------ RECORDS FOR THE EXERCISE
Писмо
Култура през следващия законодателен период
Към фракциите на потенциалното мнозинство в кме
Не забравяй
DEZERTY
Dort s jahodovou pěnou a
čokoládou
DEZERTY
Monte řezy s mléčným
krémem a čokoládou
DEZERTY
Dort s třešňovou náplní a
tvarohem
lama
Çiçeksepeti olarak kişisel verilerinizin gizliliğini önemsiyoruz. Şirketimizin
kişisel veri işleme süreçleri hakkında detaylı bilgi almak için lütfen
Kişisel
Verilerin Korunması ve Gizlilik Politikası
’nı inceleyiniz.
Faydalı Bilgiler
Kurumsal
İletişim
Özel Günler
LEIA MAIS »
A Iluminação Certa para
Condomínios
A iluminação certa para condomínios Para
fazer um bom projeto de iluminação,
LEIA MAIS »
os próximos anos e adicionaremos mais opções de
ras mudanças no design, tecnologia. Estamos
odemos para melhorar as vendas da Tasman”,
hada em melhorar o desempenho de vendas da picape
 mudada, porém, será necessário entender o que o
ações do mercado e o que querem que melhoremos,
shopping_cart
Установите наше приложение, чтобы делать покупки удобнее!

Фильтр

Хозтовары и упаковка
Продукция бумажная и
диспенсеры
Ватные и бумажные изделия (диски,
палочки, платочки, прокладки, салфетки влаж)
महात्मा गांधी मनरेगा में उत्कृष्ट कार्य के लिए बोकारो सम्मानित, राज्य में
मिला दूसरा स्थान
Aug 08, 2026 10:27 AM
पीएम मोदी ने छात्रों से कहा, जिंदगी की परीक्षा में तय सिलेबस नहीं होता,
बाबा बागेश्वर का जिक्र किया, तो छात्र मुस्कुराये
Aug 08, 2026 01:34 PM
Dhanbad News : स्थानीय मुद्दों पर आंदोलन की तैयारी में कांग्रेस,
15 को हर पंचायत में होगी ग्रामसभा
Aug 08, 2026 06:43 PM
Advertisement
------------
TASK DIRECTIONS -
Rewrite the text of the entries above, changing each "DEZERTY" to "ZÁKUSKY" and keeping everything else the same.

RESULT OF THIS TASK -
Писмо
Култура през следващия законодателен период
Към фракциите на потенциалното мнозинство в кме
Не забравяй
ZÁKUSKY
Dort s jahodovou pěnou a
čokoládou
ZÁKUSKY
Monte řezy s mléčným
krémem a čokoládou
ZÁKUSKY
Dort s třešňovou náplní a
tvarohem
lama
Çiçeksepeti olarak kişisel verilerinizin gizliliğini önemsiyoruz. Şirketimizin
kişisel veri işleme süreçleri hakkında detaylı bilgi almak için lütfen
Kişisel
Verilerin Korunması ve Gizlilik Politikası
’nı inceleyiniz.
Faydalı Bilgiler
Kurumsal
İletişim
Özel Günler
LEIA MAIS »
A Iluminação Certa para
Condomínios
A iluminação certa para condomínios Para
fazer um bom projeto de iluminação,
LEIA MAIS »
os próximos anos e adicionaremos mais opções de
ras mudanças no design, tecnologia. Estamos
odemos para melhorar as vendas da Tasman”,
hada em melhorar o desempenho de vendas da picape
 mudada, porém, será necessário entender o que o
ações do mercado e o que querem que melhoremos,
shopping_cart
Установите наше приложение, чтобы делать покупки удобнее!

Фильтр

Хозтовары и упаковка
Продукция бумажная и
диспенсеры
Ватные и бумажные изделия (диски,
палочки, платочки, прокладки, салфетки влаж)
महात्मा गांधी मनरेगा में उत्कृष्ट कार्य के लिए बोकारो सम्मानित, राज्य में
मिला दूसरा स्थान
Aug 08, 2026 10:27 AM
पीएम मोदी ने छात्रों से कहा, जिंदगी की परीक्षा में तय सिलेबस नहीं होता,
बाबा बागेश्वर का जिक्र किया, तो छात्र मुस्कुराये
Aug 08, 2026 01:34 PM
Dhanbad News : स्थानीय मुद्दों पर आंदोलन की तैयारी में कांग्रेस,
15 को हर पंचायत में होगी ग्रामसभा
Aug 08, 2026 06:43 PM
Advertisement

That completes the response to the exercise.